7. A sorting device for multi-way recall results, comprising: The receiving module is configured to receive recommendation requests and obtain target user characteristics based on the recommendation requests; The determination module is configured to recall related item information of at least one related dimension based on the target user characteristics, and to determine the recall association weight and recall filtering weight of the related item information. The recall filtering weight is determined based on the time attribute information and the degree of association information in the related item information. The recall association weight refers to the association weight corresponding to each related dimension, and the recall filtering weight refers to the weight when filtering related item information under each related dimension. The acquisition module is configured to acquire target associated project information from the associated project information according to the recall screening weight; The sorting module is configured to sort the target associated project information based on the target associated project information and the recall associated weight to obtain an associated project sequence.
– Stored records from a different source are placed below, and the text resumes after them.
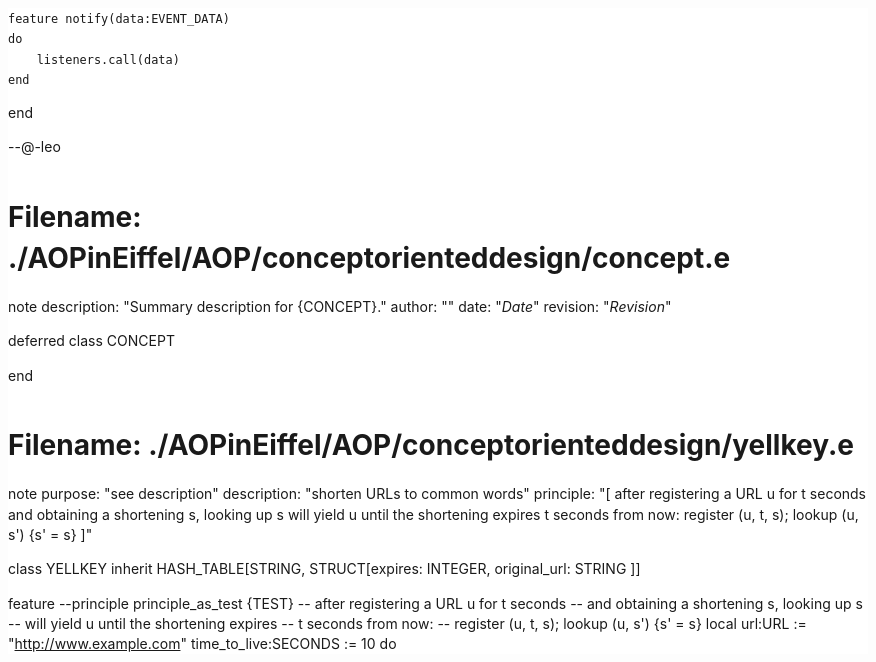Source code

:     feature notify(data:EVENT_DATA)
    do
        listeners.call(data)
    end
    
end
    
--@-leo

# Filename: ./AOPinEiffel/AOP/conceptorienteddesign/concept.e
note
	description: "Summary description for {CONCEPT}."
	author: ""
	date: "$Date$"
	revision: "$Revision$"

deferred class
	CONCEPT


end

# Filename: ./AOPinEiffel/AOP/conceptorienteddesign/yellkey.e
note
	purpose: "see description"
	description: "shorten URLs to common words"
    principle: "[
     after registering a URL u for t seconds
  	 and obtaining a shortening s, looking up s
  	 will yield u until the shortening expires
  	 t seconds from now:
  	 register (u, t, s); lookup (u, s') {s' = s}
    ]"

class
	YELLKEY
inherit
	HASH_TABLE[STRING, STRUCT[expires: INTEGER, original_url: STRING ]]

feature --principle
	principle_as_test {TEST}
			-- after registering a URL u for t seconds
	  	 	-- and obtaining a shortening s, looking up s
	  	 	-- will yield u until the shortening expires
	  		-- t seconds from now:
	  	 	-- register (u, t, s); lookup (u, s') {s' = s}
		local
			url:URL := "http://www.example.com"
			time_to_live:SECONDS := 10
		do
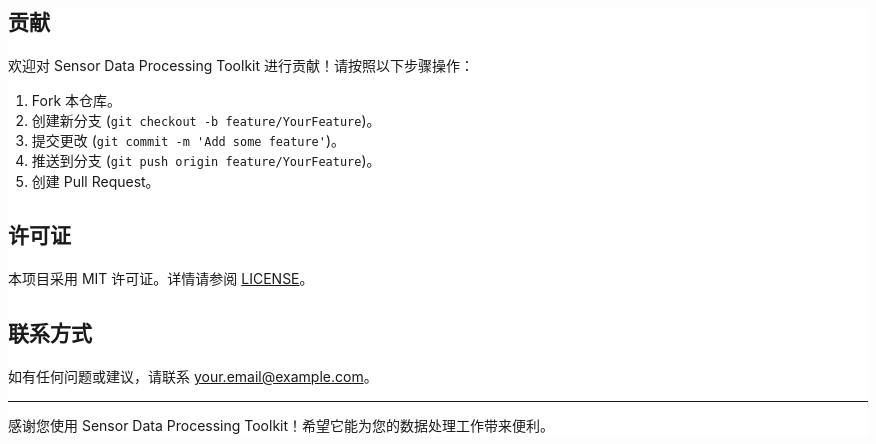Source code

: ## 贡献

欢迎对 Sensor Data Processing Toolkit 进行贡献！请按照以下步骤操作：

1. Fork 本仓库。
2. 创建新分支 (`git checkout -b feature/YourFeature`)。
3. 提交更改 (`git commit -m 'Add some feature'`)。
4. 推送到分支 (`git push origin feature/YourFeature`)。
5. 创建 Pull Request。

## 许可证

本项目采用 MIT 许可证。详情请参阅 [LICENSE](LICENSE)。

## 联系方式

如有任何问题或建议，请联系 [your.email@example.com](mailto:your.email@example.com)。

---

感谢您使用 Sensor Data Processing Toolkit！希望它能为您的数据处理工作带来便利。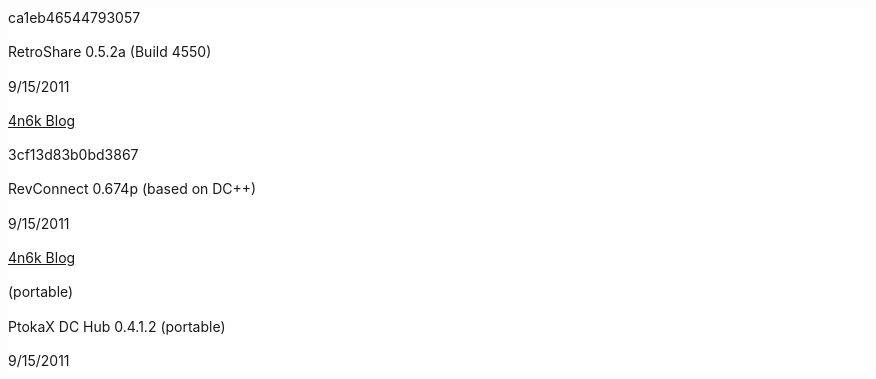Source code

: ca1eb46544793057

</td>
<td>

RetroShare 0.5.2a (Build 4550)

</td>
<td>

9/15/2011

</td>
<td>

[4n6k
Blog](http://4n6k.blogspot.com/2011/09/jump-list-forensics-appids-part-2.html)

</td>
</tr>
<tr>
<td>

3cf13d83b0bd3867

</td>
<td>

RevConnect 0.674p (based on DC++)

</td>
<td>

9/15/2011

</td>
<td>

[4n6k
Blog](http://4n6k.blogspot.com/2011/09/jump-list-forensics-appids-part-2.html)

</td>
</tr>
<tr>
<td>

(portable)

</td>
<td>

PtokaX DC Hub 0.4.1.2 (portable)

</td>
<td>

9/15/2011

</td>
<td>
The sorting includes: according to a preset sorting aggregation rule, sorting and aggregating the target associated project sequence composed of the target associated project information filtered under each associated dimension, combined with the target recall associated weight corresponding to each target associated project sequence, to obtain an associated project sequence.
8. A computing device comprising a memory, a processor, and computer instructions stored in the memory and executable on the processor, wherein the processor, when executing the computer instructions, performs the steps of the method according to any one of claims 1-5.
9. A computer-readable storage medium storing computer-executable instructions that, when executed by a processor, implement the steps of the method according to any one of claims 1-5.
10. A computer program product comprising a computer program, wherein, When the computer program is executed in a computer, it causes the computer to perform the steps of the method according to any one of claims 1-5.